*** Texte fourni

On promettait un Etat fort et actif, on voit des gouvernements qui se dérobent ou qui renoncent. On prétendait reconstruire le capitalisme, on n'ose même pas se rendre à Gandrange. Dans le match qui les opposait aux banques centrales, d'abord, les politiques ont perdu par KO. C'est à elles - à travers le Conseil de stabilité financière - qu'a été confiée la tâche de fixer les règles en matière d'attribution des bonus des traders, à elles aussi le soin d'en vérifier la bonne application.
C'est aussi aux banques centrales indépendantes et à leurs techniciens que la nouvelle supervision bancaire et financière fait la part belle, au détriment des ministères des finances. Il n'y a guère que le patron de la Banque mondiale, Robert Zoellick, ancien de l'équipe Bush, un comble, pour s'émouvoir de cette démission du politique.
Il n'a pas fallu non plus six mois pour que les opinions publiques commencent à regretter le temps où le marché était sans doute trop libre et trop puissant, mais où l'Etat se montrait moins prédateur. Elles n'ont pas eu de mal à comprendre que le retour de l'Etat dans la vie des affaires, cela voulait dire d'abord et avant tout le retour des déficits. Et donc le retour des hausses d'impôts (comme en Espagne), du gel des salaires des fonctionnaires (comme en Grande-Bretagne), de leur baisse (comme en Irlande), l'allongement de l'âge du départ à la retraite (comme en Suède), etc. Partout, du sang, de la sueur et des larmes - sauf en France où le gouvernement tente de faire croire que le nuage radioactif des déficits ne franchira pas les frontières.
L'envolée des dettes publiques signifie que les grands pays industrialisés ont perdu, et pour longtemps, toute marge de manoeuvre budgétaire. Les arbitrages des lois de finances des prochaines années, peut-être des décennies, se résumeront à ceci : savoir où faire des coupes, où dégager des économies, quelles catégories socioprofessionnelles sacrifier, quelles dépenses et quels avantages supprimer, où trouver des recettes. Plus de place pour des mesures de relance supplémentaires ou de nouveaux cadeaux fiscaux, plus de place pour des avancées sociales coûteuses. Trop de keynésianisme tue le keynésianisme et rend l'Etat impuissant.
Leurs endettements record vont ligoter les Etats et les livrer au bon vouloir des marchés financiers. Car il va bien falloir vendre et écouler tous ces emprunts du Trésor émis par milliers de milliards de dollars. Et donc séduire ces financiers dont on avait pourtant cru se débarrasser une bonne fois pour toutes - traders, gestionnaires de hedge funds ou de fonds de pension, banquiers sans foi ni loi.

******
*** Matériel présenté

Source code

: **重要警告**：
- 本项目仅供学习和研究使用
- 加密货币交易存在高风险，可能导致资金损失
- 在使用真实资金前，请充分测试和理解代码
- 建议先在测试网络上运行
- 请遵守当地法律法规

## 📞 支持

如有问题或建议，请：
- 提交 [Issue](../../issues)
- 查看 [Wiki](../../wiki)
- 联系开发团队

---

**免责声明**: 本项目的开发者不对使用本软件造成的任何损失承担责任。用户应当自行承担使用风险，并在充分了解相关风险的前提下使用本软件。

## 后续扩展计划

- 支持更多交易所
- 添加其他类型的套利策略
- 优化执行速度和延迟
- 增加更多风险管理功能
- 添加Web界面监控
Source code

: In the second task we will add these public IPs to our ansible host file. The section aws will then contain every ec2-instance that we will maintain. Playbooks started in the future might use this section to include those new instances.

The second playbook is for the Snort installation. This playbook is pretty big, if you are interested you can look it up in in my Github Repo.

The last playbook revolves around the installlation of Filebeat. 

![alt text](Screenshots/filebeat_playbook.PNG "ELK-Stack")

******

> Consigne 1: Dans le texte sur le retour de l'État, relevez les pays cités entre parenthèses comme exemples de mesures prises face aux déficits.
> Consigne 2: D'après le texte sur le retour de l'État, à qui a-t-on confié la tâche de fixer les règles d'attribution des bonus des traders ?
> Consigne 3: Poursuivez le texte sur le retour de l'État à partir de sa dernière phrase.

> Réponse 1: Espagne, Grande-Bretagne, Irlande, Suède

> Réponse 2: Aux banques centrales, à travers le Conseil de stabilité financière.

> Réponse 3:
Les gouvernements vont devoir leur donner des gages d'orthodoxie budgétaire ou leur offrir des rendements élevés. Ou les deux. Et malheur au pays dont les emprunts d'Etat ne trouveront pas grâce aux yeux des investisseurs : les taux d'intérêt à long terme s'y envoleront, cassant la croissance. La "dictature" des marchés financiers a de beaux jours devant elle.
Surtout, la crise des subprimes a montré que les gouvernements n'avaient au fond, contrairement à ce qu'ils faisaient croire, aucune intention véritable de reprendre la main, aucune envie réelle de voir la puissance publique reconquérir des parts de marché face au privé.
Ils avaient une occasion inespérée de le faire dans le secteur bancaire mais ils s'en sont bien gardés. Après avoir sauvé les banques du naufrage, leur avoir prêté et garanti tout l'argent dont elles avaient besoin, les avoir aidés à renforcer leurs fonds propres, les Etats se retrouvaient en position de force inédite.
Ils auraient pu choisir de rester durablement au capital de ces établissements pour les contraindre à distribuer du crédit, pour contrôler les risques pris sur les marchés financiers ou encadrer étroitement les rémunérations des traders. Des esprits peu suspects de dérive gauchisante, tels Thomas Hoenig, patron de la Fed de Kansas City, avaient même légitimé idéologiquement des nationalisations bancaires, arguant des risques spécifiques du secteur.
Au lieu de cela, les Etats se sont empressés de se désengager des banques dès que celles-ci ont été en mesure de rembourser les aides publiques qu'elles avaient reçues. Les "nationalisations" bancaires n'ont été que de courtes parenthèses, vite refermées, sans que personne ne s'en offusque.
De façon irréelle, on a même vu les socialistes français reprocher au gouvernement de ne pas avoir spéculé sur la hausse des titres bancaires et de ne pas avoir "fait" assez d'argent dans ces opérations ! Pauvre Karl ! Vingt ans après la chute du mur de Berlin, c'est bien la deuxième mort du socialisme, avec la crise des subprimes, à laquelle on assiste.